__Your assignment__:
All entries below are to be reproduced exactly.

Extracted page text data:

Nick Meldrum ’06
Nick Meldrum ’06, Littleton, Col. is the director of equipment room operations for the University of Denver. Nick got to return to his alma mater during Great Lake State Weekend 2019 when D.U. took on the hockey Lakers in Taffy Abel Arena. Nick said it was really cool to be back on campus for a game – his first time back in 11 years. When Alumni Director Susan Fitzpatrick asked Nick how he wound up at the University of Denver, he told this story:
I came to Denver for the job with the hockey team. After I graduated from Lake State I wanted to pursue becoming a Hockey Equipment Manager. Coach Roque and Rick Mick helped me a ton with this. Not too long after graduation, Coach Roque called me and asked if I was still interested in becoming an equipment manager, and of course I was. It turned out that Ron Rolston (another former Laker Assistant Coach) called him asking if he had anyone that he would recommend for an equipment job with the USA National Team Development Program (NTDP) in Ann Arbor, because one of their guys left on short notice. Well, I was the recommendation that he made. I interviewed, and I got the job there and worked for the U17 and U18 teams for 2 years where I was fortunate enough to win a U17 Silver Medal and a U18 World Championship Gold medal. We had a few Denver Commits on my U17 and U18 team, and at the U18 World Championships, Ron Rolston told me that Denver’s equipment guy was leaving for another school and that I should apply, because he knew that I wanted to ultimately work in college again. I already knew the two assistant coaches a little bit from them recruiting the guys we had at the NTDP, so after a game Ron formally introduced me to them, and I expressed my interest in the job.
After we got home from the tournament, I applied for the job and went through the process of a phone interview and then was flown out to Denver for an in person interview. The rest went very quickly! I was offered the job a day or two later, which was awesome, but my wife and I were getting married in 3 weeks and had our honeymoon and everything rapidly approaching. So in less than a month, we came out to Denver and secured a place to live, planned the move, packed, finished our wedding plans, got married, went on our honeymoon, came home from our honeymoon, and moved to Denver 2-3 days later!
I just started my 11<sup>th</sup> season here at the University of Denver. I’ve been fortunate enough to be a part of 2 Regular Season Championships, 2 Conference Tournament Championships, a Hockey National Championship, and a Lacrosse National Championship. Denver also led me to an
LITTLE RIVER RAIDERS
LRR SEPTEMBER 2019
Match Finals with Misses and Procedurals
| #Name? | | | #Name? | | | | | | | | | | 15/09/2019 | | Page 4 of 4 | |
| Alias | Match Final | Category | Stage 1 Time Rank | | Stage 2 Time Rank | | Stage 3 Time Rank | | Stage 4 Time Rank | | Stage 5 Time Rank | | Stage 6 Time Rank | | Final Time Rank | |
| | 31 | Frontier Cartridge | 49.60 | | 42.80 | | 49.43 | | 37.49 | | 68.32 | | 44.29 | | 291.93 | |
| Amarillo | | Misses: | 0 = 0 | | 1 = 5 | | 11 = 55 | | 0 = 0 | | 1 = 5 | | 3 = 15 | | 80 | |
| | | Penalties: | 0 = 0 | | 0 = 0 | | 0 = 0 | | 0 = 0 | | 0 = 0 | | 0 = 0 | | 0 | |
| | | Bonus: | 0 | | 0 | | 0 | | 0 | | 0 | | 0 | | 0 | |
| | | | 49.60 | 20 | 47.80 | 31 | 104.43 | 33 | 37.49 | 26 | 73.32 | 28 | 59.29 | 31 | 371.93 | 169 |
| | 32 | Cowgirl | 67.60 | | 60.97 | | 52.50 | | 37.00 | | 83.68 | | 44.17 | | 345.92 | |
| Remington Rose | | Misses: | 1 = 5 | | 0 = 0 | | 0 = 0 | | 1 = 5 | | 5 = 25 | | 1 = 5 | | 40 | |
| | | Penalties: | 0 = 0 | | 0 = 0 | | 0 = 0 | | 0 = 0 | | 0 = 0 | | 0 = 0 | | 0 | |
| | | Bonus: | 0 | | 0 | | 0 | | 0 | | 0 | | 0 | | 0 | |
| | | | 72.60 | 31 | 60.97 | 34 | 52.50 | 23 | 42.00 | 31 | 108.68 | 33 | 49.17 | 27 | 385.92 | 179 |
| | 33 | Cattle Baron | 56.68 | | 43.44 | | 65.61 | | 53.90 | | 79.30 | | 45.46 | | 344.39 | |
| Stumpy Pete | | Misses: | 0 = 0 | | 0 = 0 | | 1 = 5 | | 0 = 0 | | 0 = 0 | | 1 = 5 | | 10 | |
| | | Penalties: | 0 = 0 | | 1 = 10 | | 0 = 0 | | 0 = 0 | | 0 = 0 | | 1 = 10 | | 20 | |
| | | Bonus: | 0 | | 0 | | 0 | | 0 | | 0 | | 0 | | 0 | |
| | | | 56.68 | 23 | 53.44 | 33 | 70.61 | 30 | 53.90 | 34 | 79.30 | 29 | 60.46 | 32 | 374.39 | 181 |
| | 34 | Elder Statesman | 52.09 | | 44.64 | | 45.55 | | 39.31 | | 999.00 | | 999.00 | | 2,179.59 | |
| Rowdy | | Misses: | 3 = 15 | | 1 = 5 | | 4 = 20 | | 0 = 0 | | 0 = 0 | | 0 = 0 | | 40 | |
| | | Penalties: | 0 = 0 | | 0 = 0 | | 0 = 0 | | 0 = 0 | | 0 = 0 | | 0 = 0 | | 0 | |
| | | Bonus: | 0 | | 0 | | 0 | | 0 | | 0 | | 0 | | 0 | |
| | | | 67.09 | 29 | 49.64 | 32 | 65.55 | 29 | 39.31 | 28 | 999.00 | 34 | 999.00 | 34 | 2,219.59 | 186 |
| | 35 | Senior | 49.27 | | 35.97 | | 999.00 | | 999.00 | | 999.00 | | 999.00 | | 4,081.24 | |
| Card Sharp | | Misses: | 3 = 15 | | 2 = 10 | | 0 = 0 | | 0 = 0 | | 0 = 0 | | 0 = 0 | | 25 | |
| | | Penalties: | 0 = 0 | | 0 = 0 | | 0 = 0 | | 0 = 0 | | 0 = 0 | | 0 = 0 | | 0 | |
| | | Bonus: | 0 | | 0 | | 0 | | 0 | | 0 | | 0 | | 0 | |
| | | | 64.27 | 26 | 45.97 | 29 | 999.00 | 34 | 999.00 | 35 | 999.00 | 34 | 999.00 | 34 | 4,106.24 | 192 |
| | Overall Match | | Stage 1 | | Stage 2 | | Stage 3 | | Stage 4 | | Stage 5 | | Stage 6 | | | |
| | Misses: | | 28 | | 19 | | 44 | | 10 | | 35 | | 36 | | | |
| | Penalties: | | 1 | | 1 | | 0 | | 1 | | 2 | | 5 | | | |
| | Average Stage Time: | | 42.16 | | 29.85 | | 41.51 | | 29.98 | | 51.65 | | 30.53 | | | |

__Response to the exercise__:
Nick Meldrum ’06
Nick Meldrum ’06, Littleton, Col. is the director of equipment room operations for the University of Denver. Nick got to return to his alma mater during Great Lake State Weekend 2019 when D.U. took on the hockey Lakers in Taffy Abel Arena. Nick said it was really cool to be back on campus for a game – his first time back in 11 years. When Alumni Director Susan Fitzpatrick asked Nick how he wound up at the University of Denver, he told this story:
I came to Denver for the job with the hockey team. After I graduated from Lake State I wanted to pursue becoming a Hockey Equipment Manager. Coach Roque and Rick Mick helped me a ton with this. Not too long after graduation, Coach Roque called me and asked if I was still interested in becoming an equipment manager, and of course I was. It turned out that Ron Rolston (another former Laker Assistant Coach) called him asking if he had anyone that he would recommend for an equipment job with the USA National Team Development Program (NTDP) in Ann Arbor, because one of their guys left on short notice. Well, I was the recommendation that he made. I interviewed, and I got the job there and worked for the U17 and U18 teams for 2 years where I was fortunate enough to win a U17 Silver Medal and a U18 World Championship Gold medal. We had a few Denver Commits on my U17 and U18 team, and at the U18 World Championships, Ron Rolston told me that Denver’s equipment guy was leaving for another school and that I should apply, because he knew that I wanted to ultimately work in college again. I already knew the two assistant coaches a little bit from them recruiting the guys we had at the NTDP, so after a game Ron formally introduced me to them, and I expressed my interest in the job.
After we got home from the tournament, I applied for the job and went through the process of a phone interview and then was flown out to Denver for an in person interview. The rest went very quickly! I was offered the job a day or two later, which was awesome, but my wife and I were getting married in 3 weeks and had our honeymoon and everything rapidly approaching. So in less than a month, we came out to Denver and secured a place to live, planned the move, packed, finished our wedding plans, got married, went on our honeymoon, came home from our honeymoon, and moved to Denver 2-3 days later!
I just started my 11<sup>th</sup> season here at the University of Denver. I’ve been fortunate enough to be a part of 2 Regular Season Championships, 2 Conference Tournament Championships, a Hockey National Championship, and a Lacrosse National Championship. Denver also led me to an
LITTLE RIVER RAIDERS
LRR SEPTEMBER 2019
Match Finals with Misses and Procedurals
| #Name? | | | #Name? | | | | | | | | | | 15/09/2019 | | Page 4 of 4 | |
| Alias | Match Final | Category | Stage 1 Time Rank | | Stage 2 Time Rank | | Stage 3 Time Rank | | Stage 4 Time Rank | | Stage 5 Time Rank | | Stage 6 Time Rank | | Final Time Rank | |
| | 31 | Frontier Cartridge | 49.60 | | 42.80 | | 49.43 | | 37.49 | | 68.32 | | 44.29 | | 291.93 | |
| Amarillo | | Misses: | 0 = 0 | | 1 = 5 | | 11 = 55 | | 0 = 0 | | 1 = 5 | | 3 = 15 | | 80 | |
| | | Penalties: | 0 = 0 | | 0 = 0 | | 0 = 0 | | 0 = 0 | | 0 = 0 | | 0 = 0 | | 0 | |
| | | Bonus: | 0 | | 0 | | 0 | | 0 | | 0 | | 0 | | 0 | |
| | | | 49.60 | 20 | 47.80 | 31 | 104.43 | 33 | 37.49 | 26 | 73.32 | 28 | 59.29 | 31 | 371.93 | 169 |
| | 32 | Cowgirl | 67.60 | | 60.97 | | 52.50 | | 37.00 | | 83.68 | | 44.17 | | 345.92 | |
| Remington Rose | | Misses: | 1 = 5 | | 0 = 0 | | 0 = 0 | | 1 = 5 | | 5 = 25 | | 1 = 5 | | 40 | |
| | | Penalties: | 0 = 0 | | 0 = 0 | | 0 = 0 | | 0 = 0 | | 0 = 0 | | 0 = 0 | | 0 | |
| | | Bonus: | 0 | | 0 | | 0 | | 0 | | 0 | | 0 | | 0 | |
| | | | 72.60 | 31 | 60.97 | 34 | 52.50 | 23 | 42.00 | 31 | 108.68 | 33 | 49.17 | 27 | 385.92 | 179 |
| | 33 | Cattle Baron | 56.68 | | 43.44 | | 65.61 | | 53.90 | | 79.30 | | 45.46 | | 344.39 | |
| Stumpy Pete | | Misses: | 0 = 0 | | 0 = 0 | | 1 = 5 | | 0 = 0 | | 0 = 0 | | 1 = 5 | | 10 | |
| | | Penalties: | 0 = 0 | | 1 = 10 | | 0 = 0 | | 0 = 0 | | 0 = 0 | | 1 = 10 | | 20 | |
| | | Bonus: | 0 | | 0 | | 0 | | 0 | | 0 | | 0 | | 0 | |
| | | | 56.68 | 23 | 53.44 | 33 | 70.61 | 30 | 53.90 | 34 | 79.30 | 29 | 60.46 | 32 | 374.39 | 181 |
| | 34 | Elder Statesman | 52.09 | | 44.64 | | 45.55 | | 39.31 | | 999.00 | | 999.00 | | 2,179.59 | |
| Rowdy | | Misses: | 3 = 15 | | 1 = 5 | | 4 = 20 | | 0 = 0 | | 0 = 0 | | 0 = 0 | | 40 | |
| | | Penalties: | 0 = 0 | | 0 = 0 | | 0 = 0 | | 0 = 0 | | 0 = 0 | | 0 = 0 | | 0 | |
| | | Bonus: | 0 | | 0 | | 0 | | 0 | | 0 | | 0 | | 0 | |
| | | | 67.09 | 29 | 49.64 | 32 | 65.55 | 29 | 39.31 | 28 | 999.00 | 34 | 999.00 | 34 | 2,219.59 | 186 |
| | 35 | Senior | 49.27 | | 35.97 | | 999.00 | | 999.00 | | 999.00 | | 999.00 | | 4,081.24 | |
| Card Sharp | | Misses: | 3 = 15 | | 2 = 10 | | 0 = 0 | | 0 = 0 | | 0 = 0 | | 0 = 0 | | 25 | |
| | | Penalties: | 0 = 0 | | 0 = 0 | | 0 = 0 | | 0 = 0 | | 0 = 0 | | 0 = 0 | | 0 | |
| | | Bonus: | 0 | | 0 | | 0 | | 0 | | 0 | | 0 | | 0 | |
| | | | 64.27 | 26 | 45.97 | 29 | 999.00 | 34 | 999.00 | 35 | 999.00 | 34 | 999.00 | 34 | 4,106.24 | 192 |
| | Overall Match | | Stage 1 | | Stage 2 | | Stage 3 | | Stage 4 | | Stage 5 | | Stage 6 | | | |
| | Misses: | | 28 | | 19 | | 44 | | 10 | | 35 | | 36 | | | |
| | Penalties: | | 1 | | 1 | | 0 | | 1 | | 2 | | 5 | | | |
| | Average Stage Time: | | 42.16 | | 29.85 | | 41.51 | | 29.98 | | 51.65 | | 30.53 | | | |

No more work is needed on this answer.